O Supremo Tribunal está a considerar um caso com potencial para remodelar dramaticamente milhares de ações judiciais que alegam que o herbicida Roundup da Bayer provoca cancro. Esta decisão poderia efectivamente travar uma grande onda de litígios de responsabilidade civil e já suscitou duras críticas de ambos os lados do espectro político.
O que está em jogo para a Bayer e os demandantes
A Bayer, que adquiriu a Monsanto em 2018, busca uma decisão definitiva de que a lei federal a proteja de responsabilidade nesses casos. A empresa argumenta que as regulamentações federais antecipam as reivindicações estaduais, essencialmente protegendo-as de ações judiciais.
O caso é particularmente significativo porque envolve um grande número de demandantes. Milhares de pessoas afirmam que os seus diagnósticos de cancro estão ligados à exposição ao Roundup, e o litígio representa um risco financeiro substancial para a Bayer.
Reação política e mudança de postura governamental
A administração Trump ficou do lado da Bayer, uma reversão da posição anterior da administração Biden. Este apoio desencadeou a reacção de uma coligação invulgar que inclui legisladores democratas, grupos ambientalistas e até activistas alinhados com os republicanos.
A congressista Chellie Pingree (D-Maine) enfatizou as preocupações de saúde pública que impulsionam a oposição. “Trata-se de pessoas que se preocupam com a sua própria saúde… e há uma profunda suspeita de que as empresas se preocupam mais com os lucros”, afirmou ela.
Por que isso é importante: a luta pela imunidade corporativa
Este caso destaca um debate mais amplo sobre a responsabilidade corporativa e a supervisão regulatória.
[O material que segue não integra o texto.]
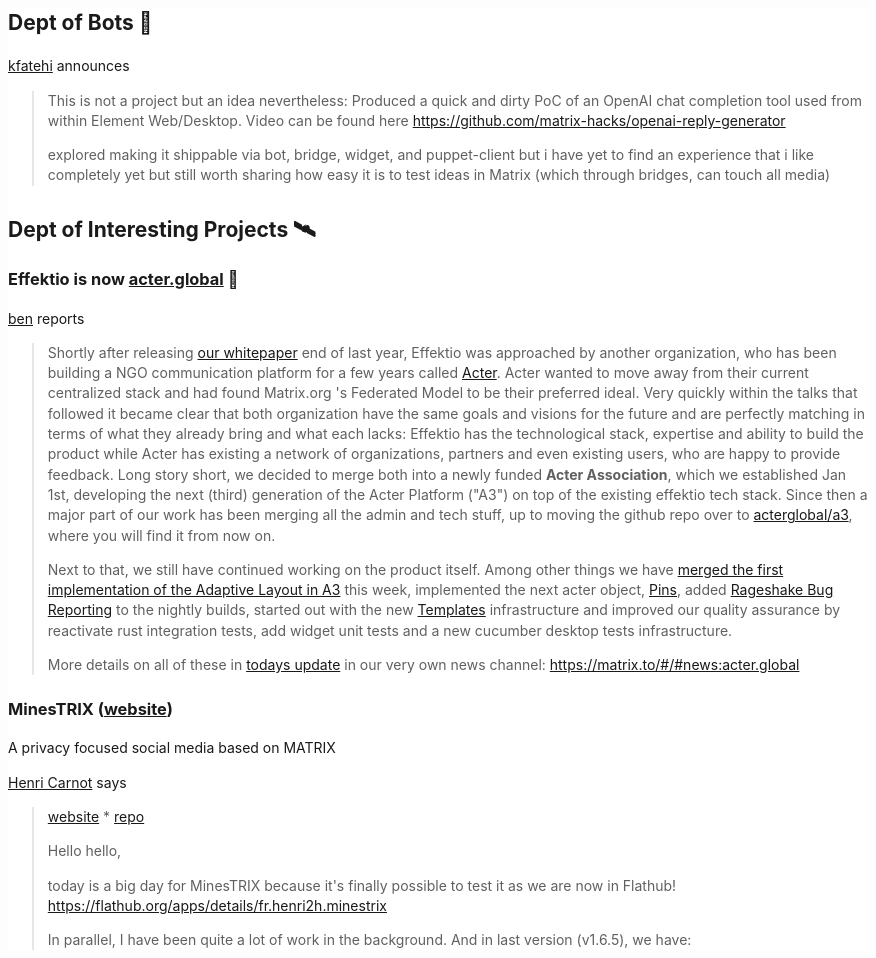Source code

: ## Dept of Bots 🤖

[kfatehi](https://matrix.to/#/@kfatehi:matrix.org) announces

> This is not a project but an idea nevertheless: Produced a quick and dirty PoC of an OpenAI chat completion tool used from within Element Web/Desktop. Video can be found here https://github.com/matrix-hacks/openai-reply-generator
> 
> explored making it shippable via bot, bridge, widget, and puppet-client but i have yet to find an experience that i like completely yet but still worth sharing how easy it is to test ideas in Matrix (which through bridges, can touch all media)

## Dept of Interesting Projects 🛰️

### Effektio is now [acter.global](https://www.acter.global/) 🚀

[ben](https://matrix.to/#/@ben:acter.global) reports

> Shortly after releasing [our whitepaper](https://effektio.org/whitepaper/) end of last year, Effektio was approached by another organization, who has been building a NGO communication platform for a few years called [Acter](https://acter.global). Acter wanted to move away from their current centralized stack and had found Matrix.org 's Federated Model to be their preferred ideal. Very quickly within the talks that followed it became clear that both organization have the same goals and visions for the future and are perfectly matching in terms of what they already bring and what each lacks: Effektio has the technological stack, expertise and ability to build the product while Acter has existing a network of organizations, partners and even existing users, who are happy to provide feedback. Long story short, we decided to merge both into a newly funded **Acter Association**, which we established Jan 1st, developing the next (third) generation of the Acter Platform ("A3") on top of the existing effektio tech stack. Since then a major part of our work has been merging all the admin and tech stuff, up to moving the github repo over to [acterglobal/a3](https://github.com/acterglobal/a3), where you will find it from now on.
> 
> Next to that, we still have continued working on the product itself. Among other things we have [merged the first implementation of the Adaptive Layout in A3](https://github.com/acterglobal/a3/pull/505) this week, implemented the next acter object, [Pins](https://github.com/acterglobal/a3/pull/503), added [Rageshake Bug Reporting](https://github.com/acterglobal/a3/pull/522) to the nightly builds, started out with the new [Templates](https://docs.acter.global/docs/architecture/templates/) infrastructure and improved our quality assurance by  reactivate rust integration tests, add widget unit tests and a new cucumber desktop tests infrastructure.
> 
> More details on all of these in [todays update](https://matrix.to/#/!BmpAQjmQXBkFbfWJaT:effektio.org/$bdzBkAK8wMa2mNA4VXFepKEkIXNdi43MYBQ_LIVzcsM?via=acter.global&via=matrix.org&via=effektio.org) in our very own news channel: https://matrix.to/#/#news:acter.global

### MinesTRIX ([website](https://minestrix.henri2h.fr))

A privacy focused social media based on MATRIX

[Henri Carnot](https://matrix.to/#/@henri2h:carnot.cc) says

> [website](https://minestrix.henri2h.fr/) * [repo](https://gitlab.com/minestrix/minestrix-flutter)
> 
> 
> Hello hello,
> 
> 
> today is a big day for MinesTRIX because it's finally possible to test it as we are now in Flathub!
> https://flathub.org/apps/details/fr.henri2h.minestrix
> 
> 
> In parallel, I have been quite a lot of work in the background. And in last version (v1.6.5), we have:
Se o Supremo Tribunal decidir a favor da Bayer, abrirá um precedente que poderá limitar a responsabilidade das empresas em casos semelhantes, dando efectivamente prioridade aos interesses empresariais em detrimento das alegações de saúde individuais.
A decisão provavelmente será acompanhada de perto pelos mundos jurídico e político, pois poderá ter consequências de longo alcance para futuras ações judiciais de responsabilidade pelo produto. Os ministros devem discutir o assunto esta semana, com decisão possível já na segunda-feira.
A situação actual sublinha a tensão entre os lucros das empresas, a saúde pública e o papel do governo na protecção dos seus cidadãos. Ativistas como Vani Hari (Food Babe) ampliaram ainda mais a preocupação pública, alertando que uma decisão pró-Bayer daria prioridade à imunidade corporativa em detrimento da segurança humana.
Em última análise, a decisão do Supremo Tribunal determinará se milhares de vítimas de cancro podem recorrer legalmente contra a Bayer ou se a empresa ficará isenta de responsabilidades ao abrigo da lei federal.